What you should do »
Quote word for word every line of the items from the one containing "Sequence features to" up to and including the one containing "- Example: Create". Give only those lines.

Entries shown »

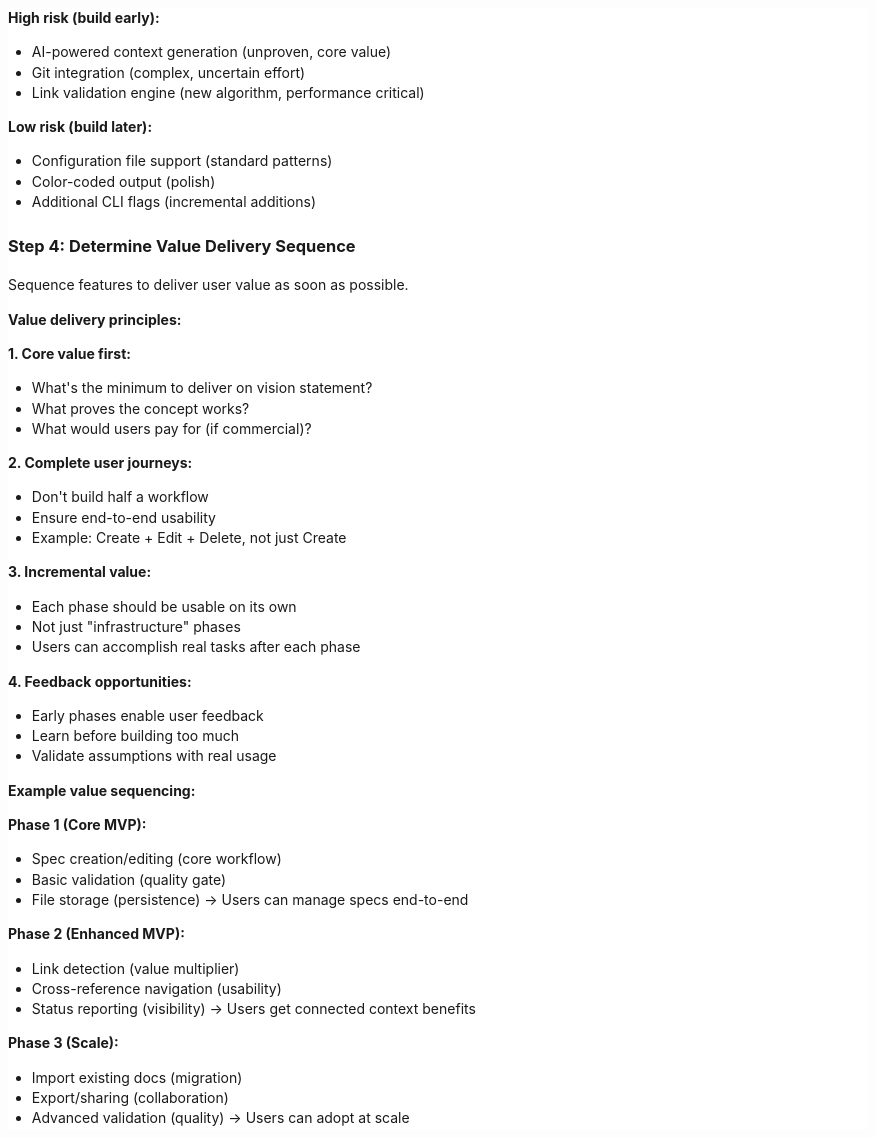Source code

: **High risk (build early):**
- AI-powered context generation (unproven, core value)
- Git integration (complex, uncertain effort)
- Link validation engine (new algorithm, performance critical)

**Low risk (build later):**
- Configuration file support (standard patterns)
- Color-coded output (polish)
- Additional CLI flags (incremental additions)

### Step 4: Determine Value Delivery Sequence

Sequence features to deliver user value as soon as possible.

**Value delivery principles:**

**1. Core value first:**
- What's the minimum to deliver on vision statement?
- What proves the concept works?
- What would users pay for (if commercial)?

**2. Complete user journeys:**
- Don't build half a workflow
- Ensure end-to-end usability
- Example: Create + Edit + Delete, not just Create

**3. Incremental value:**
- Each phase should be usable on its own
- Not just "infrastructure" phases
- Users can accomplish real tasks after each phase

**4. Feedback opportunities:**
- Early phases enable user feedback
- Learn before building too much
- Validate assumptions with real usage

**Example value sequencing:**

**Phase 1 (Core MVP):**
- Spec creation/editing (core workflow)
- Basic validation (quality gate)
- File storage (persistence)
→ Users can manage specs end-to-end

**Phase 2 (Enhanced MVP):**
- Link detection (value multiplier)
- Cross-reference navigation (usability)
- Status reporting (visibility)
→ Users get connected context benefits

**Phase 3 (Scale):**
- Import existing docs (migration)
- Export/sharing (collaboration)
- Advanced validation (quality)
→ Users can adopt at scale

* * *

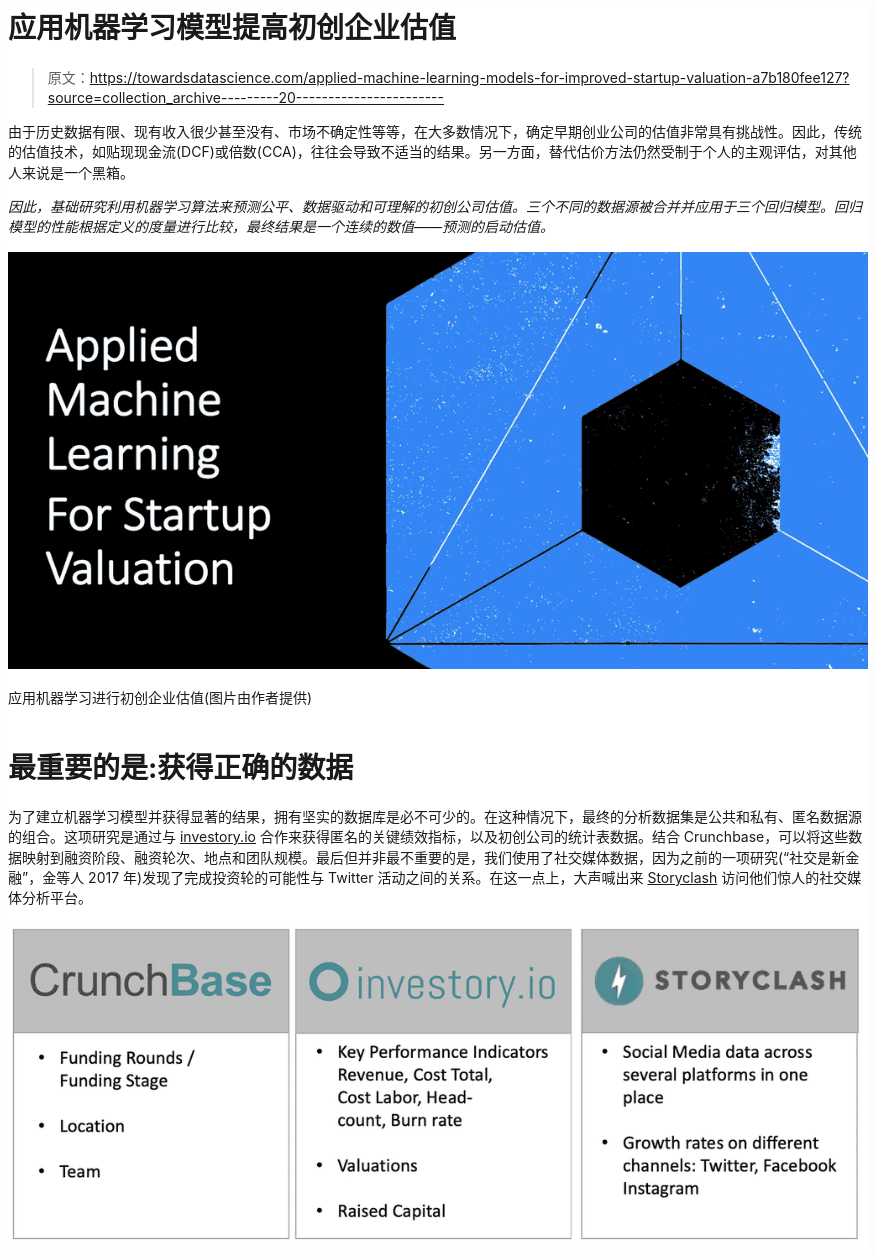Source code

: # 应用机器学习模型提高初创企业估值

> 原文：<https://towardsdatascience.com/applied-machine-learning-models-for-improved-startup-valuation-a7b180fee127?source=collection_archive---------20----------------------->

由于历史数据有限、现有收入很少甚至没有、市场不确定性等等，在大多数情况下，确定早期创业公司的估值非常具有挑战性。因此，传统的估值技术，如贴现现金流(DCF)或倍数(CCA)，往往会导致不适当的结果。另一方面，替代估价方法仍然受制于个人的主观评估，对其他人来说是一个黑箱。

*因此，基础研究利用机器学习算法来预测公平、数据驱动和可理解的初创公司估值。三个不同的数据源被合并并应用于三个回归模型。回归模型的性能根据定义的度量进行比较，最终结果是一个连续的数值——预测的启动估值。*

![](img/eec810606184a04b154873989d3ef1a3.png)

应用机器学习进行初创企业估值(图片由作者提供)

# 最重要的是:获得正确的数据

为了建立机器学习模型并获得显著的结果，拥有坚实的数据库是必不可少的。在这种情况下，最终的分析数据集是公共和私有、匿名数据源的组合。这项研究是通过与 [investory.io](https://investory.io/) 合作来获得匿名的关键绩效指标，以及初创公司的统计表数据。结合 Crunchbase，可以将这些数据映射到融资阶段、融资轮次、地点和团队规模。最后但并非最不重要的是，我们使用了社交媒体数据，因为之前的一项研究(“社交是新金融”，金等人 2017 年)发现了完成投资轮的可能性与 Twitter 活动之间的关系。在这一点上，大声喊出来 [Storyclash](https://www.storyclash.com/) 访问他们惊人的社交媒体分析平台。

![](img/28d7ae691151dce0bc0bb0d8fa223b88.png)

Result for this task »
Sequence features to deliver user value as soon as possible.

**Value delivery principles:**

**1. Core value first:**
- What's the minimum to deliver on vision statement?
- What proves the concept works?
- What would users pay for (if commercial)?

**2. Complete user journeys:**
- Don't build half a workflow
- Ensure end-to-end usability
- Example: Create + Edit + Delete, not just Create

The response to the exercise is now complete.